Femmes encore des femmes!
27 mars 2012
Helmut Newton, même si aucune image précise ne vous vient à l’esprit, le nom de ce prodige résonne à coup sûr dans vos têtes!

Ce «père du porno chic» a dédié sa vie à traquer la beauté féminine et nous a laissé des archives uniques sur l’univers de la féminité. Sous le titre de «photographe de mode», il se place avant tout en tant que reporter certes provocant et controversé, mais surtout reporter au sens où il fige à jamais sur papier glacé le mode de vie de la haute société du XXe siècle.

Helmut Newton

Pourquoi avoir choisi de vous parler d’Helmut Newton aujourd’hui?
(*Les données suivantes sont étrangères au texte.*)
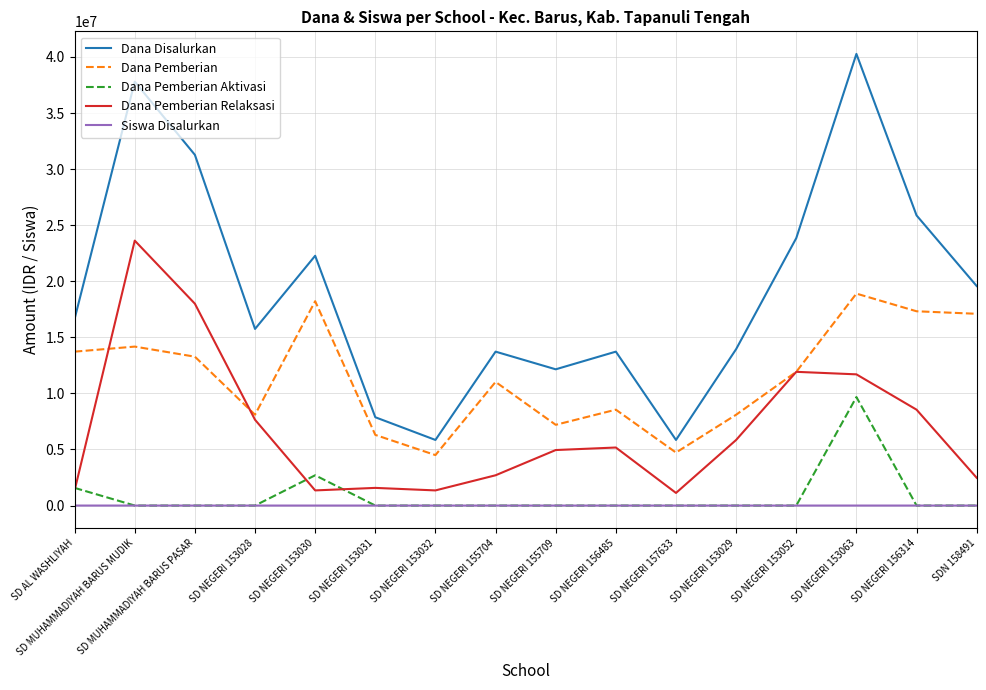

True or false: Dana Disalurkan and Dana Pemberian Aktivasi intersect in this chart.

False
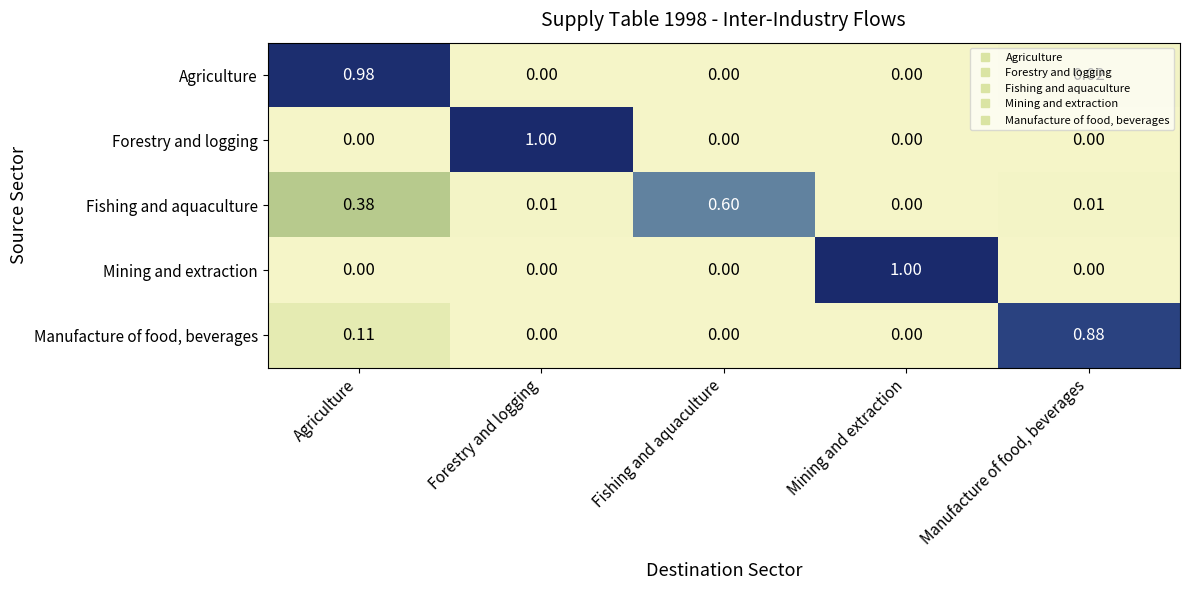

Is the value of Manufacture of food, beverages at Forestry and logging greater than the value of Forestry and logging at Forestry and logging?

No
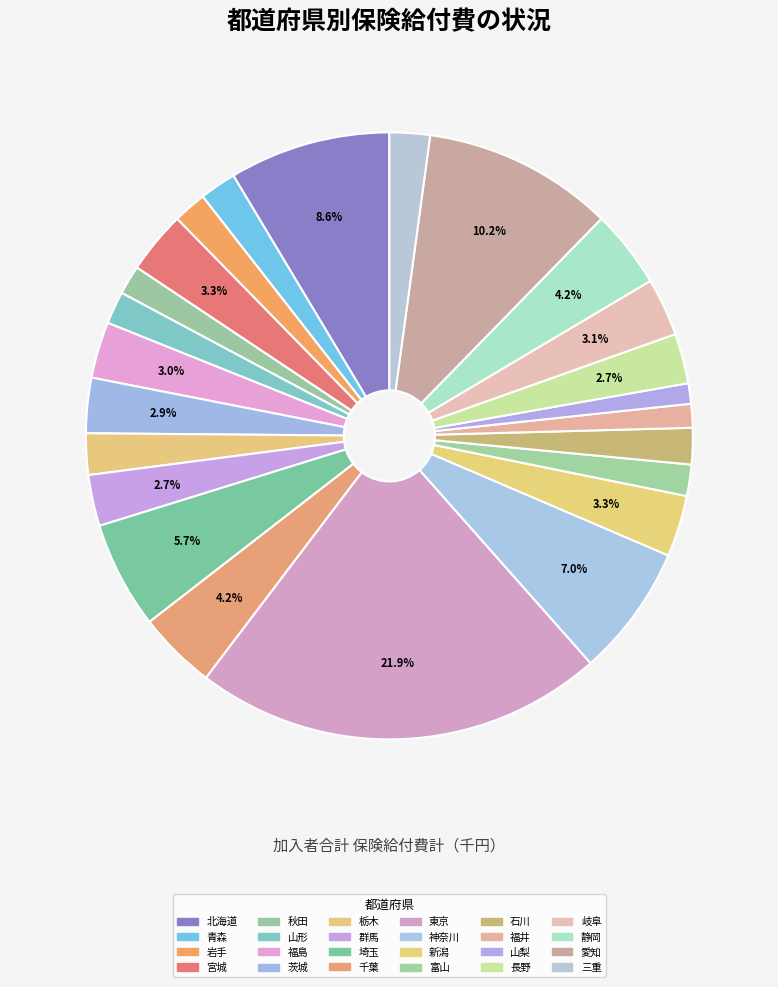

How much of the chart is everything except 石川?

98.1%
Car ce samedi 24 mars, les portes du Grand Palais s’ouvraient à Paris pour permettre au public de découvrir plus de deux cent images réalisées par ce maître de la photographie. Malgré le fait qu’il ait réalisé une grande partie de ses œuvres en France, il s’agit de la première rétrospective française en son hommage depuis sa disparition en 2004.

Du polaroïd au grand format, du noir et blanc à la couleur, on y retrouve l’éloge de la femme sous toutes ses coutures! Un éloge extrêmement controversé par l’étiquette sexiste et pornographique qui colle à la peau d’Helmut Newton depuis ses débuts. Seulement, si l’on arrive à mettre de côté ces critiques et à considérer la valeur artistique de l’ensemble de son œuvre, on y trouve des femmes libérées de toutes conventions assumant pleinement leur féminité et surtout une mise en scène d’une finesse et d’une rareté extrême.
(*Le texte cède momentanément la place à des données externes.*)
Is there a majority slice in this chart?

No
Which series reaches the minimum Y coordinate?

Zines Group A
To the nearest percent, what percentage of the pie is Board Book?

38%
La vie d’Helmut Newton est à l’image de son œuvre, palpitante et ambitieuwse. Né en 1920 à Berlin d’un père juif-allemand et d’une mère étatsunienne, il prend sa première photo à 12 ans.

À sa majorité, il fuit le régime hitlérien, quitte sa famille bourgeoise et s’envole pour l’Australie. Très vite il est nommé photographe pour l’armée australienne et comble ses fins de mois en photographiant des mariages. Il rencontre alors sa femme June qui est comédienne. Tous les deux, ils feront des allers-retours entre Londres, l’Australie et Paris pour finalement s’installer dans la capitale française, haut lieu de la mode, du pouvoir et de la luxure. C’est le Jardin des modes, le magazine de mode le plus prisé de l’époque, qui permet à Helmut Newton d’exploiter son talent. En 1971, dans une entrevue avec Jean-Jacques Naudet pour le magazine Photo, il ne cache pas sa passion pour le monde superficiel et même s’il n’est pas à l’aise avec ce choix, il avoue éprouver un désir incontrôlable de photographier ces femmes issues de la haute bourgeoisie qui selon lui incarnent l’archétype de la sensualité, le luxe, l’argent et l’érotisme.
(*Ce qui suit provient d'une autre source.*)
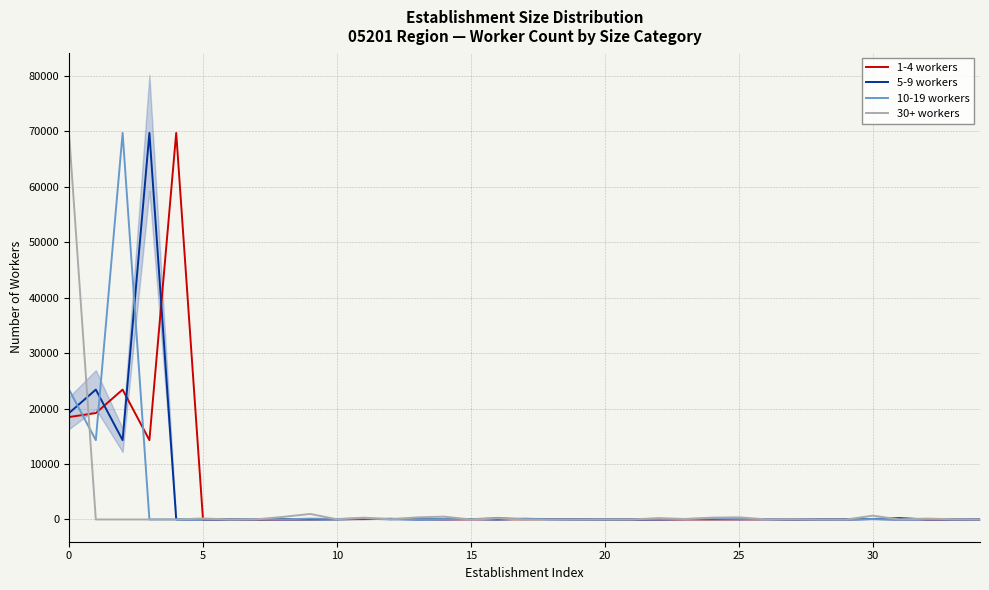

True or false: 10-19 workers has a value of 23407 at 0.

True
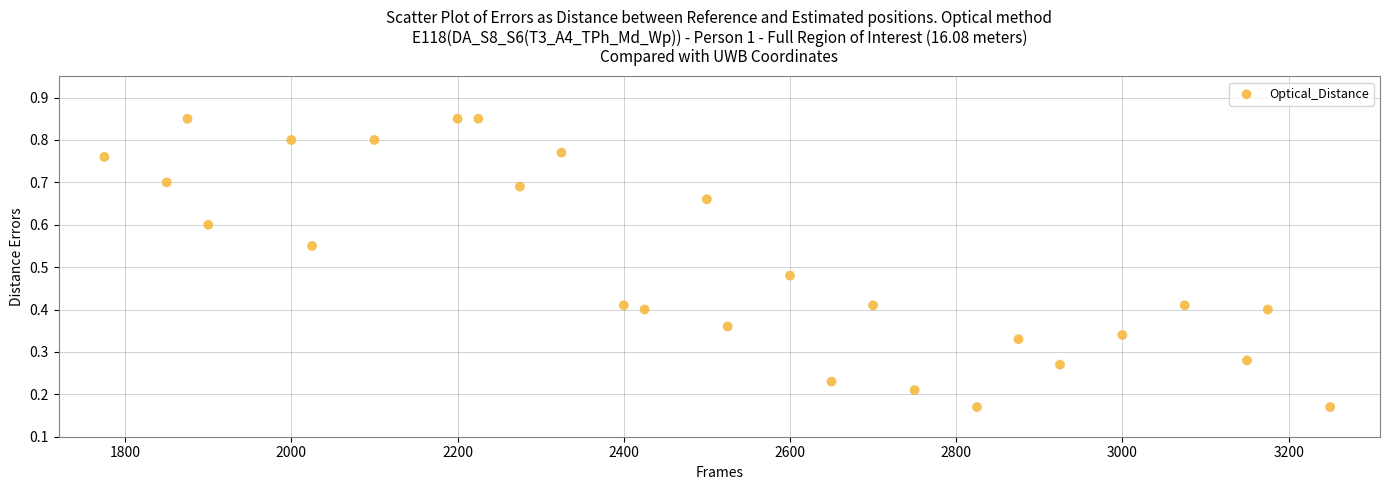

What is the range of X values (max minus min)?

1475.0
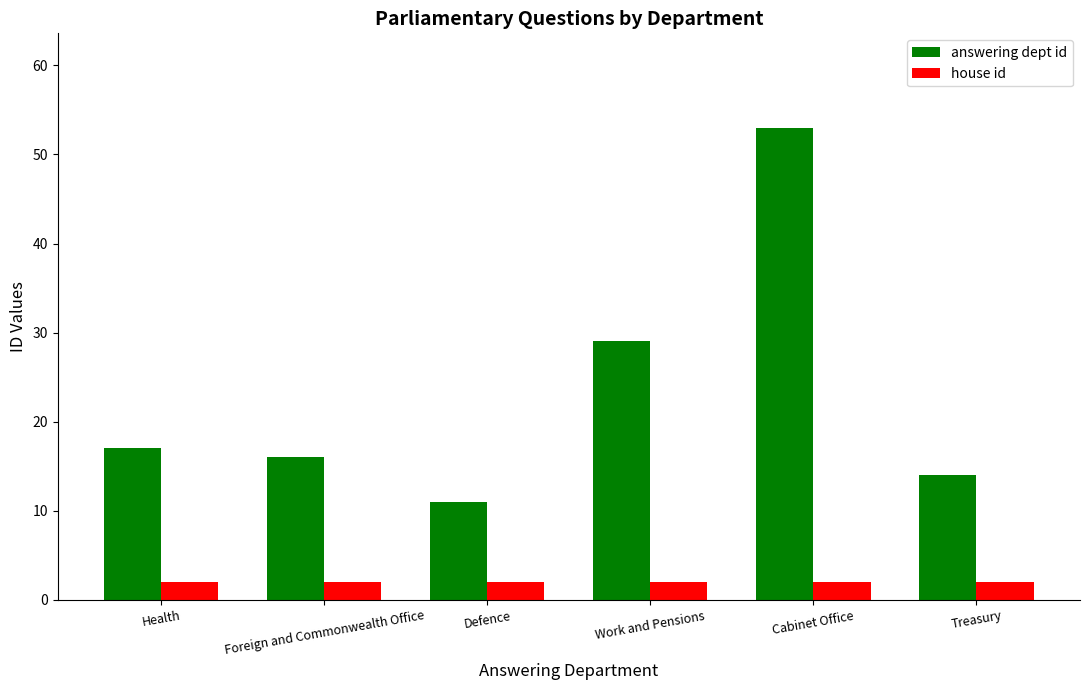

How many values in the answering dept id series are below 17?

3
Apparaissant dans Vogue, Playboy, Marie-Claire ou Elle, la femme Newtonienne est très souvent nue ou en smoking, intimidante et séductrice. D’après le photographe, «Good taste is anti-fashion, anti-photo, anti-girl, anti-eroticism! Vulgarity is life, amusement, desire, extreme reactions!» Les chambres privées d’hôtels de luxe ou les piscines sont les décors prisés du photographe, qui met en scène des femmes tantôt soumises à l’autorité masculine, tantôt maîtresses du monde.

Vous avez donc jusqu’au 17 juin pour planifier une semaine de vacances à Paname et profiter de cette grande exposition!